This time Generico returns the favor, to Reseda’s delight, and Kevin exits, still laughing.
It’s a double rejection, but there’s hope of something more. They were able to work together, at least: surely that’s progress. That one transcendent moment of connection, that has to mean something.
It’s August, 2017. Japan’s morning is North America’s evening, so I’m in the middle of my breakfast scone at my habitual coffeeshop when wrestling Twitter goes mad: incoherent shocked messages streaming onto my timeline: Kevin and Sami? Montreal show teamup? What?!!?
We all start to sort the reports out, piece together the freaked-out tweets and the blurry cell videos. Sami had a match against WWE champion Jinder Mahal, and came to the ring accompanied by local legend and first Intercontinental champion Pat Patterson. Mahal, for his part, brought along the Singh Brothers, his two flunkies who constantly interfere in his matches. The Singhs helped Mahal get the win and started to beat down Sami, then began to harass Patterson, who had jumped up onto the apron to confront them.
And then Kevin showed up at the top of the ramp.

DATA UNDER STUDY:

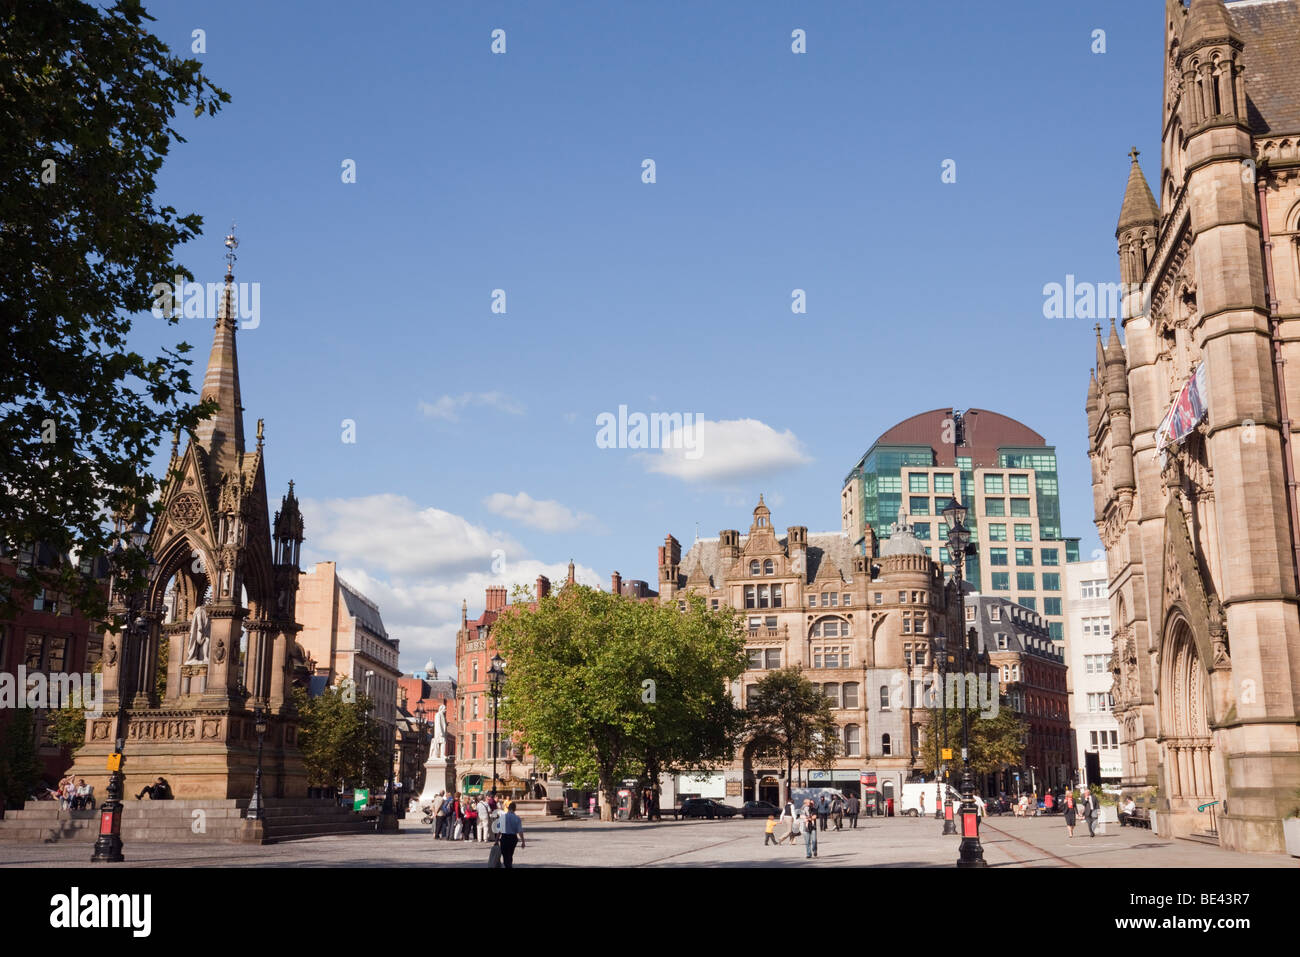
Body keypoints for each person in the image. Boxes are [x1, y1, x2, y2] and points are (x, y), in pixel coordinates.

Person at [498, 801, 525, 868]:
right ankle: (509, 864)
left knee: (505, 854)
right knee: (510, 853)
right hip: (513, 838)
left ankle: (508, 865)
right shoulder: (517, 818)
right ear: (515, 809)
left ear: (508, 808)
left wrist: (496, 840)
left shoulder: (503, 817)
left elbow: (500, 830)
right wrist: (523, 841)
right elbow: (520, 831)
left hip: (504, 838)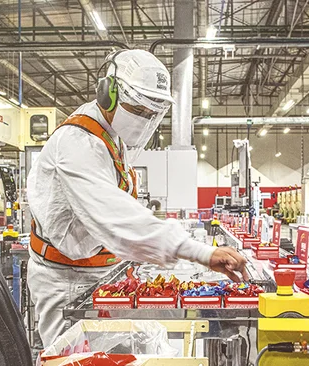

THE PROBLEM:
Write out the part of the wrestling passage above that begins with the words containing "It’s August, 2017." and ends with "of the ramp.".

ANSWER TO THE PROBLEM:
It’s August, 2017. Japan’s morning is North America’s evening, so I’m in the middle of my breakfast scone at my habitual coffeeshop when wrestling Twitter goes mad: incoherent shocked messages streaming onto my timeline: Kevin and Sami? Montreal show teamup? What?!!?
We all start to sort the reports out, piece together the freaked-out tweets and the blurry cell videos. Sami had a match against WWE champion Jinder Mahal, and came to the ring accompanied by local legend and first Intercontinental champion Pat Patterson. Mahal, for his part, brought along the Singh Brothers, his two flunkies who constantly interfere in his matches. The Singhs helped Mahal get the win and started to beat down Sami, then began to harass Patterson, who had jumped up onto the apron to confront them.
And then Kevin showed up at the top of the ramp.